The developmental and health benefits of breastfeeding should be considered along with the mother’s clinical need for exenatide and any potential adverse effects on the breastfed child from exenatide or from the underlying maternal condition.
Pediatric Use: Safety and effectiveness of BYDUREON have not been established in pediatric patients. BYDUREON is not recommended for use in pediatric patients.
Effects of overdoses with BYETTA, another formulation of exenatide, included severe nausea, severe vomiting, and rapidly declining blood glucose concentrations, including severe hypoglycemia requiring parenteral glucose administration. In the event of overdose, appropriate supportive treatment should be initiated according to the patient’s clinical signs and symptoms.
Storage and Handling
- BYDUREON should be stored in the refrigerator at 36°F to 46°F (2°C to 8°C), up to the expiration date or until preparing for use. BYDUREON should not be used past the expiration date. The expiration date can be found on the carton, on the cover of the single-dose tray, or on the pen label.

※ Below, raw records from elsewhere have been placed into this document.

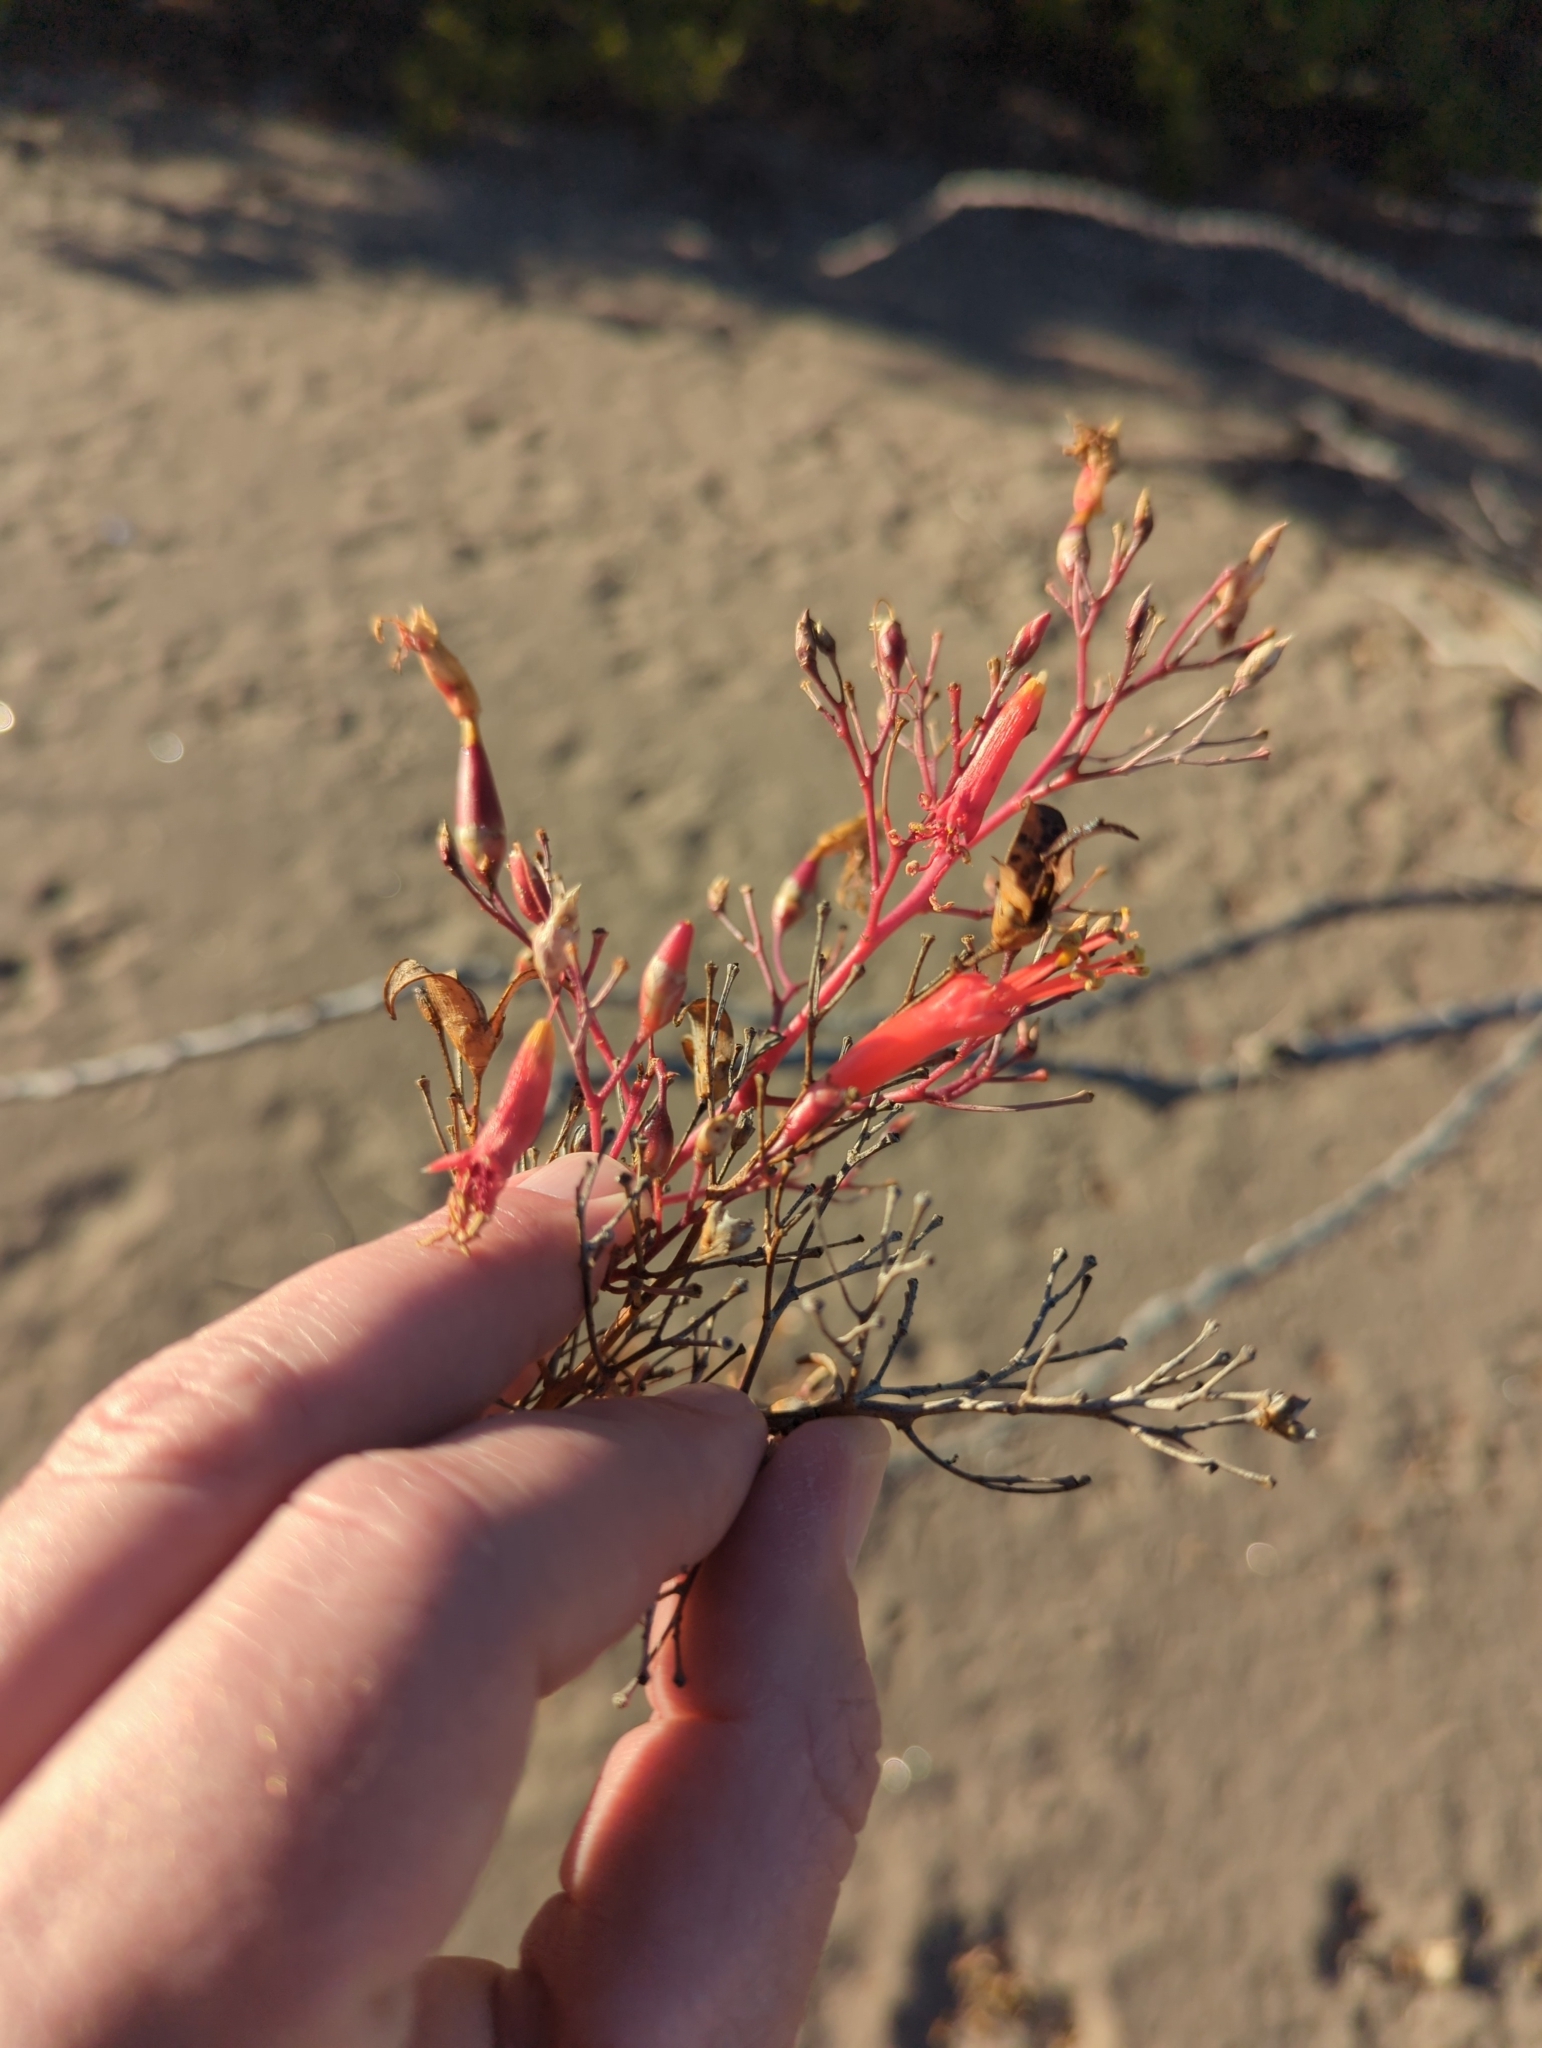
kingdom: Plantae
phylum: Tracheophyta
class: Magnoliopsida
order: Ericales
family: Fouquieriaceae
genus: Fouquieria
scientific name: Fouquieria diguetii
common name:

- Do not freeze BYDUREON. Do not use BYDUREON if it has been frozen. Protect from light.
- BYDUREON can be kept at room temperature not to exceed 77°F (25°C) [see USP Controlled Room Temperature] for no more than a total of 4 weeks, if needed.
- Use the diluent only if it is clear and free of particulate matter.
- After suspension, the mixture should be white to off-white and cloudy.
- BYDUREON must be administered immediately after the exenatide powder is suspended in the diluent.
- Use a puncture-resistant container to discard BYDUREON with the needle still attached. Do not reuse or share needles or syringes.
- Keep out of the reach of children.